Fils de l’icône Henry Fonda et frère de Jane, sa jeunesse avait eu des accents de mélo hollywoodien : sa mère issue de la haute bourgeoisie new-yorkaise est morte quand il avait 10 ans d'un suicide dans son hôpital psychiatrique (il ne l’apprendra qu’adulte). Si son père avait l’aura d’un pater familias aimant et humaniste, avec ses enfants, c’était un homme tyrannique et froid. Conséquence : Jane et Peter sont devenus des rebelles, l’incarnation de l’explosion 60’s.

On pourrait résumer la carrière et la vie de Peter Fonda à son rôle de Captain America, le hippie à moto d’Easy Rider.
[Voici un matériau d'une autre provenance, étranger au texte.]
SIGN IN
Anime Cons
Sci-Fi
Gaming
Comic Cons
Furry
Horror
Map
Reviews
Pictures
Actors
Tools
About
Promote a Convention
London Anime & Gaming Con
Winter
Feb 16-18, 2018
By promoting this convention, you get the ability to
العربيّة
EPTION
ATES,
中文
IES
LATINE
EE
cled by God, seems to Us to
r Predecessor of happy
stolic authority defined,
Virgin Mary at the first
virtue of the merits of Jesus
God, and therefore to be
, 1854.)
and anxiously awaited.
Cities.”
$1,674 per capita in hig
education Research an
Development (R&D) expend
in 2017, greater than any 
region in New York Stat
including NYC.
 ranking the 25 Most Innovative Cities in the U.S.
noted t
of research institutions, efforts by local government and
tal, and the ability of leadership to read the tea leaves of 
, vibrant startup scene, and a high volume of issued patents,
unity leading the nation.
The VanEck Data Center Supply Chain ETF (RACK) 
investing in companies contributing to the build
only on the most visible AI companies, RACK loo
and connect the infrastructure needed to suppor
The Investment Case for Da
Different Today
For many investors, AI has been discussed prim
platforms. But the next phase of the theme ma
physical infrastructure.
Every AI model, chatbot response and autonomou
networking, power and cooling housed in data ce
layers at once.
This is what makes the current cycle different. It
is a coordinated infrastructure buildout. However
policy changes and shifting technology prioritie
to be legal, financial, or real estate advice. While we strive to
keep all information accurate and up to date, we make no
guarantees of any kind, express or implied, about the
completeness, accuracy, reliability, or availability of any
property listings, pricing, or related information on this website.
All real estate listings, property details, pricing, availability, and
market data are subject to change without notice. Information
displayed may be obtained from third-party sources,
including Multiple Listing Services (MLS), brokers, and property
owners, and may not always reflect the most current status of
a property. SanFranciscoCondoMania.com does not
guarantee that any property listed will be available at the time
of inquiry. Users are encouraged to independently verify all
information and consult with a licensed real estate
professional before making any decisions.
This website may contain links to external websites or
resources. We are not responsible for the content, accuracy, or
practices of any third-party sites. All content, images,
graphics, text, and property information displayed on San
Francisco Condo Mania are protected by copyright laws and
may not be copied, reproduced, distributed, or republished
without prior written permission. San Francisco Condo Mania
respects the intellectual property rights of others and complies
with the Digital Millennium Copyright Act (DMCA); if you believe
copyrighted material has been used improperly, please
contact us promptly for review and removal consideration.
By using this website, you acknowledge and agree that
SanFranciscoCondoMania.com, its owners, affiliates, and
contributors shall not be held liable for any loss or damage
Ce ne serait pas tout à fait faux, mais cela resterait quand même injuste. Oui, Easy Rider changea radicalement le cinéma américain en permettant à la jeunesse de voir graver sur la pelloche ses élans, ses aspirations et son nihilisme. Oui, le road trip (célébré à Cannes en 70) signé Dennis Hopper a lancé le cinéma indépendant américain et surtout le Nouvel Hollywood et rien que pour sa participation à cette aventure, Fonda mériterait sa place dans les dicos de cinéma. 

Pourtant c’est oublié que l’acteur était déjà une star avant 69, avant son voyage motorisé sur les routes californiennes. The Trip (en 1967) est par exemple une autre date fondatrice : ce film de Corman réunit Dennis Hopper et Fonda, vedette montante de l’époque. Son physique de play-boy blond et pieds nus fait fureur chez les jeunes qui adorent ses films de motards. L’acteur en quelques années s’était imposé comme une icône d’une nouvelle génération envapée, nourrie de surf, de motos, de rock et de psychédélisme. Et après Easy Rider, dans les années 70, Peter Fonda va continuer de jouer ou de signer des films peut-être moins célèbres mais tout aussi saisissants. On pourrait citer son premier film de réalisateur, The Hired Hand, western conçu comme un hommage à La Poursuite infernale de Ford (et avec papa), joli film amer qui raconte l’odyssée de trois cowboys errants qui ne rêvent finalement que de sédentarité et de normalité ; son rôle dans The Last Movie, l’autre film culte et halluciné de Dennis Hopper ; ou bien son personnage de driver fou et dangereux dans Larry le dingue et Mary la garce, génial polar motorisé, film générationnel et totalement cintré réalisé par John Hough, réalisateur d’épisodes cultes de Chapeau Melon et bottes de cuir et du futur Incubus

Mais au fond, Peter Fonda se foutait éperdument de sa carrière et faisait ce que bon lui semblait, star nonchalante et dilettante. Les années 80 et le début des 90’s le voient émarger dans des séries B de plus (L’équipée du Canonball où il se parodie en chef de motards) ou moins (Dance of the dwarfs) gros calibre avant de redevenir vers la fin des années 90 une icône générationnelle pour des cinéastes en colère. On aperçoit sa silhouette un peu usée dans Grace of my heart d’Allison Anders ; il est Pipeline dans Los Angeles 2013 de Carpenter et surtout Terry Valentine, un producteur de rock qui a vendu ses idéaux de jeunesse contre de l’argent (villa avec piscine à Beverly Hills) dans L’Anglais de Soderbergh…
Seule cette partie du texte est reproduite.